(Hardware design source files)
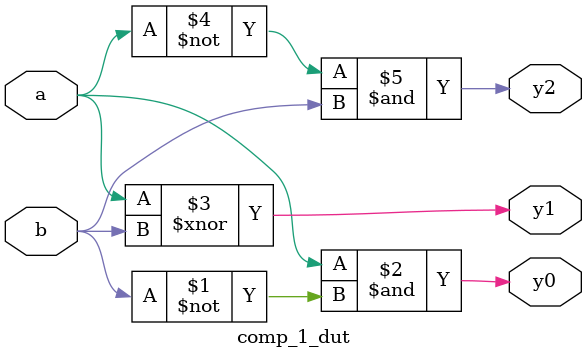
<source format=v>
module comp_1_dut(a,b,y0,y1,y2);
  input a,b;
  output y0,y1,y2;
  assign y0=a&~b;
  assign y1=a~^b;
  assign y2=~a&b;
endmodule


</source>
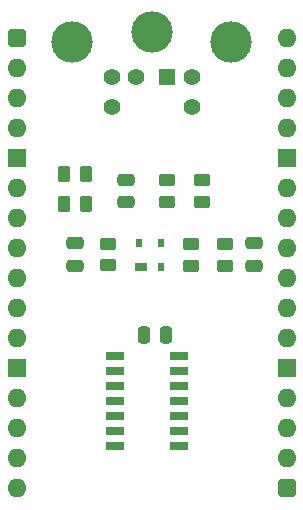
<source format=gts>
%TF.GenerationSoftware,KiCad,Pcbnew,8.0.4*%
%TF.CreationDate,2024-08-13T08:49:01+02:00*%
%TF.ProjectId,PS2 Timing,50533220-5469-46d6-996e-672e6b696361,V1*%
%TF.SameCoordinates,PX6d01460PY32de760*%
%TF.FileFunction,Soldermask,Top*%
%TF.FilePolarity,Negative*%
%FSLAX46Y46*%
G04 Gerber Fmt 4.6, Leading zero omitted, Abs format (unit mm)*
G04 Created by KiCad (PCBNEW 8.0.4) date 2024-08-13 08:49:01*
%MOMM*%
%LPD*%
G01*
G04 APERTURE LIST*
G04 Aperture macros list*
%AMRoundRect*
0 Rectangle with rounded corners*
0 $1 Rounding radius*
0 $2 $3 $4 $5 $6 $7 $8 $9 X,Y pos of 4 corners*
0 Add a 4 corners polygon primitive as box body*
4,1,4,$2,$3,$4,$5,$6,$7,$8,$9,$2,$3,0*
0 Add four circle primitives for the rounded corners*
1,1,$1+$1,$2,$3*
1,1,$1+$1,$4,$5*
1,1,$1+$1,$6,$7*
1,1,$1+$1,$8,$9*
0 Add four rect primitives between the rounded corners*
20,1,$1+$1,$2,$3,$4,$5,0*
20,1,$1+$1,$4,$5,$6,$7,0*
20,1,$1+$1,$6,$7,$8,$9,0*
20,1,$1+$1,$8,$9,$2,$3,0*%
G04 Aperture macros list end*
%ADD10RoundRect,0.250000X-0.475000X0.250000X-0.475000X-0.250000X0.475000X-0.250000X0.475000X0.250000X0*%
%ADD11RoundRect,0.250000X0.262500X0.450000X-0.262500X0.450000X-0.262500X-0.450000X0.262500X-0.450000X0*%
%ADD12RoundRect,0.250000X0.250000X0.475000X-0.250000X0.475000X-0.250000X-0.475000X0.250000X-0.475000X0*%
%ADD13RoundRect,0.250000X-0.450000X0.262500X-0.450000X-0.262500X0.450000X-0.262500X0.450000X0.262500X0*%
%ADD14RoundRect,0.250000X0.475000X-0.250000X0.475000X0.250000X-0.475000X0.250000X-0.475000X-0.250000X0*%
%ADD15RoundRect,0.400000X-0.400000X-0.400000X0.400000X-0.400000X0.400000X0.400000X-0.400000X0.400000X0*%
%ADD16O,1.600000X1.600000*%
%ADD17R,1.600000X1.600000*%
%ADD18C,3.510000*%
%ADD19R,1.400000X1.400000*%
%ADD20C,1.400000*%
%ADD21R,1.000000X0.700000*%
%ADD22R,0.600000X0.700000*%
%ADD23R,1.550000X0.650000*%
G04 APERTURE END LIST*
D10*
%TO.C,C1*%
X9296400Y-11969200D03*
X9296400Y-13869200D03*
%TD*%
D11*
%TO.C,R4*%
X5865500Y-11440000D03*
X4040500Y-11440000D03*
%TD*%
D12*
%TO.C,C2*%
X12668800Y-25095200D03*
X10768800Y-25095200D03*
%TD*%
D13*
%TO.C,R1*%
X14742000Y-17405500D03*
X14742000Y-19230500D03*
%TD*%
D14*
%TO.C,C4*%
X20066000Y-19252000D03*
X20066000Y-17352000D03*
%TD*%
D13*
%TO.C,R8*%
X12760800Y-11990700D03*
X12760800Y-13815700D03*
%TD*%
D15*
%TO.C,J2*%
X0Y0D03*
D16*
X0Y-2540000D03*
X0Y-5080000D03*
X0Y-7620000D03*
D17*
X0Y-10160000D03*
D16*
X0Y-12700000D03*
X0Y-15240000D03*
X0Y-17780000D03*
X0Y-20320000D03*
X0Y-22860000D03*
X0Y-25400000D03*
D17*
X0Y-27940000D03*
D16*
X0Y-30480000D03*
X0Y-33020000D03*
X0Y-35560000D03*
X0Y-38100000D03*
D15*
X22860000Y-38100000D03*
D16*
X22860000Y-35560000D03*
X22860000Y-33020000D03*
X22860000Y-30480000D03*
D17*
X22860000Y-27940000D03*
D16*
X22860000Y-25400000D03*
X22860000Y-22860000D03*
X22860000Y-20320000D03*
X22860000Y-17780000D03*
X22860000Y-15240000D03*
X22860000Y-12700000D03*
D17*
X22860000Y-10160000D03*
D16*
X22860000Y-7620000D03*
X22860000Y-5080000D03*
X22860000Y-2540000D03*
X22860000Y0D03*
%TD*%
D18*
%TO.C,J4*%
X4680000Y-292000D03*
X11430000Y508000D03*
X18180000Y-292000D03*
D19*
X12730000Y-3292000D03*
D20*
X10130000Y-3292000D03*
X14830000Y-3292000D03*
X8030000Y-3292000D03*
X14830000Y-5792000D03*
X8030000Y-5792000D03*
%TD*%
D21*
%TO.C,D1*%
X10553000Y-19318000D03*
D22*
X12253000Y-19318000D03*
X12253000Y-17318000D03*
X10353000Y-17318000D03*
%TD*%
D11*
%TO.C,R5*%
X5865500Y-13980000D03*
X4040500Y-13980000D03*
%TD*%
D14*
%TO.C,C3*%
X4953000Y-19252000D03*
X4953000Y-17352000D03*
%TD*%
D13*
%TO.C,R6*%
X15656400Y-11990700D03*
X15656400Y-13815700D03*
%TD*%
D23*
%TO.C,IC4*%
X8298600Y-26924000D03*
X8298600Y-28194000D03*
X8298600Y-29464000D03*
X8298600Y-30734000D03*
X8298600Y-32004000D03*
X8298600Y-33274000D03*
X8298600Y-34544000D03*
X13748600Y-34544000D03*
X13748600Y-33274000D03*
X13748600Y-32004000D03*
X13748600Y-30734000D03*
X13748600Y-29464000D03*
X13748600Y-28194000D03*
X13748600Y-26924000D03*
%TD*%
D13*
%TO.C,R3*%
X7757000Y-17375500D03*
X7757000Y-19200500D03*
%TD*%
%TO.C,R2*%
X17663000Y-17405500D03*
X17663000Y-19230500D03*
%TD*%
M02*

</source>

▸ WHAT IS REQUIRED: Above are the records; copy every one of them exactly and omit the images.

▸ WRITTEN REPLY:
<source format=v>
module comp_1_dut(a,b,y0,y1,y2);
  input a,b;
  output y0,y1,y2;
  assign y0=a&~b;
  assign y1=a~^b;
  assign y2=~a&b;
endmodule


</source>
<source format=gts>
%TF.GenerationSoftware,KiCad,Pcbnew,8.0.4*%
%TF.CreationDate,2024-08-13T08:49:01+02:00*%
%TF.ProjectId,PS2 Timing,50533220-5469-46d6-996e-672e6b696361,V1*%
%TF.SameCoordinates,PX6d01460PY32de760*%
%TF.FileFunction,Soldermask,Top*%
%TF.FilePolarity,Negative*%
%FSLAX46Y46*%
G04 Gerber Fmt 4.6, Leading zero omitted, Abs format (unit mm)*
G04 Created by KiCad (PCBNEW 8.0.4) date 2024-08-13 08:49:01*
%MOMM*%
%LPD*%
G01*
G04 APERTURE LIST*
G04 Aperture macros list*
%AMRoundRect*
0 Rectangle with rounded corners*
0 $1 Rounding radius*
0 $2 $3 $4 $5 $6 $7 $8 $9 X,Y pos of 4 corners*
0 Add a 4 corners polygon primitive as box body*
4,1,4,$2,$3,$4,$5,$6,$7,$8,$9,$2,$3,0*
0 Add four circle primitives for the rounded corners*
1,1,$1+$1,$2,$3*
1,1,$1+$1,$4,$5*
1,1,$1+$1,$6,$7*
1,1,$1+$1,$8,$9*
0 Add four rect primitives between the rounded corners*
20,1,$1+$1,$2,$3,$4,$5,0*
20,1,$1+$1,$4,$5,$6,$7,0*
20,1,$1+$1,$6,$7,$8,$9,0*
20,1,$1+$1,$8,$9,$2,$3,0*%
G04 Aperture macros list end*
%ADD10RoundRect,0.250000X-0.475000X0.250000X-0.475000X-0.250000X0.475000X-0.250000X0.475000X0.250000X0*%
%ADD11RoundRect,0.250000X0.262500X0.450000X-0.262500X0.450000X-0.262500X-0.450000X0.262500X-0.450000X0*%
%ADD12RoundRect,0.250000X0.250000X0.475000X-0.250000X0.475000X-0.250000X-0.475000X0.250000X-0.475000X0*%
%ADD13RoundRect,0.250000X-0.450000X0.262500X-0.450000X-0.262500X0.450000X-0.262500X0.450000X0.262500X0*%
%ADD14RoundRect,0.250000X0.475000X-0.250000X0.475000X0.250000X-0.475000X0.250000X-0.475000X-0.250000X0*%
%ADD15RoundRect,0.400000X-0.400000X-0.400000X0.400000X-0.400000X0.400000X0.400000X-0.400000X0.400000X0*%
%ADD16O,1.600000X1.600000*%
%ADD17R,1.600000X1.600000*%
%ADD18C,3.510000*%
%ADD19R,1.400000X1.400000*%
%ADD20C,1.400000*%
%ADD21R,1.000000X0.700000*%
%ADD22R,0.600000X0.700000*%
%ADD23R,1.550000X0.650000*%
G04 APERTURE END LIST*
D10*
%TO.C,C1*%
X9296400Y-11969200D03*
X9296400Y-13869200D03*
%TD*%
D11*
%TO.C,R4*%
X5865500Y-11440000D03*
X4040500Y-11440000D03*
%TD*%
D12*
%TO.C,C2*%
X12668800Y-25095200D03*
X10768800Y-25095200D03*
%TD*%
D13*
%TO.C,R1*%
X14742000Y-17405500D03*
X14742000Y-19230500D03*
%TD*%
D14*
%TO.C,C4*%
X20066000Y-19252000D03*
X20066000Y-17352000D03*
%TD*%
D13*
%TO.C,R8*%
X12760800Y-11990700D03*
X12760800Y-13815700D03*
%TD*%
D15*
%TO.C,J2*%
X0Y0D03*
D16*
X0Y-2540000D03*
X0Y-5080000D03*
X0Y-7620000D03*
D17*
X0Y-10160000D03*
D16*
X0Y-12700000D03*
X0Y-15240000D03*
X0Y-17780000D03*
X0Y-20320000D03*
X0Y-22860000D03*
X0Y-25400000D03*
D17*
X0Y-27940000D03*
D16*
X0Y-30480000D03*
X0Y-33020000D03*
X0Y-35560000D03*
X0Y-38100000D03*
D15*
X22860000Y-38100000D03*
D16*
X22860000Y-35560000D03*
X22860000Y-33020000D03*
X22860000Y-30480000D03*
D17*
X22860000Y-27940000D03*
D16*
X22860000Y-25400000D03*
X22860000Y-22860000D03*
X22860000Y-20320000D03*
X22860000Y-17780000D03*
X22860000Y-15240000D03*
X22860000Y-12700000D03*
D17*
X22860000Y-10160000D03*
D16*
X22860000Y-7620000D03*
X22860000Y-5080000D03*
X22860000Y-2540000D03*
X22860000Y0D03*
%TD*%
D18*
%TO.C,J4*%
X4680000Y-292000D03*
X11430000Y508000D03*
X18180000Y-292000D03*
D19*
X12730000Y-3292000D03*
D20*
X10130000Y-3292000D03*
X14830000Y-3292000D03*
X8030000Y-3292000D03*
X14830000Y-5792000D03*
X8030000Y-5792000D03*
%TD*%
D21*
%TO.C,D1*%
X10553000Y-19318000D03*
D22*
X12253000Y-19318000D03*
X12253000Y-17318000D03*
X10353000Y-17318000D03*
%TD*%
D11*
%TO.C,R5*%
X5865500Y-13980000D03*
X4040500Y-13980000D03*
%TD*%
D14*
%TO.C,C3*%
X4953000Y-19252000D03*
X4953000Y-17352000D03*
%TD*%
D13*
%TO.C,R6*%
X15656400Y-11990700D03*
X15656400Y-13815700D03*
%TD*%
D23*
%TO.C,IC4*%
X8298600Y-26924000D03*
X8298600Y-28194000D03*
X8298600Y-29464000D03*
X8298600Y-30734000D03*
X8298600Y-32004000D03*
X8298600Y-33274000D03*
X8298600Y-34544000D03*
X13748600Y-34544000D03*
X13748600Y-33274000D03*
X13748600Y-32004000D03*
X13748600Y-30734000D03*
X13748600Y-29464000D03*
X13748600Y-28194000D03*
X13748600Y-26924000D03*
%TD*%
D13*
%TO.C,R3*%
X7757000Y-17375500D03*
X7757000Y-19200500D03*
%TD*%
%TO.C,R2*%
X17663000Y-17405500D03*
X17663000Y-19230500D03*
%TD*%
M02*

</source>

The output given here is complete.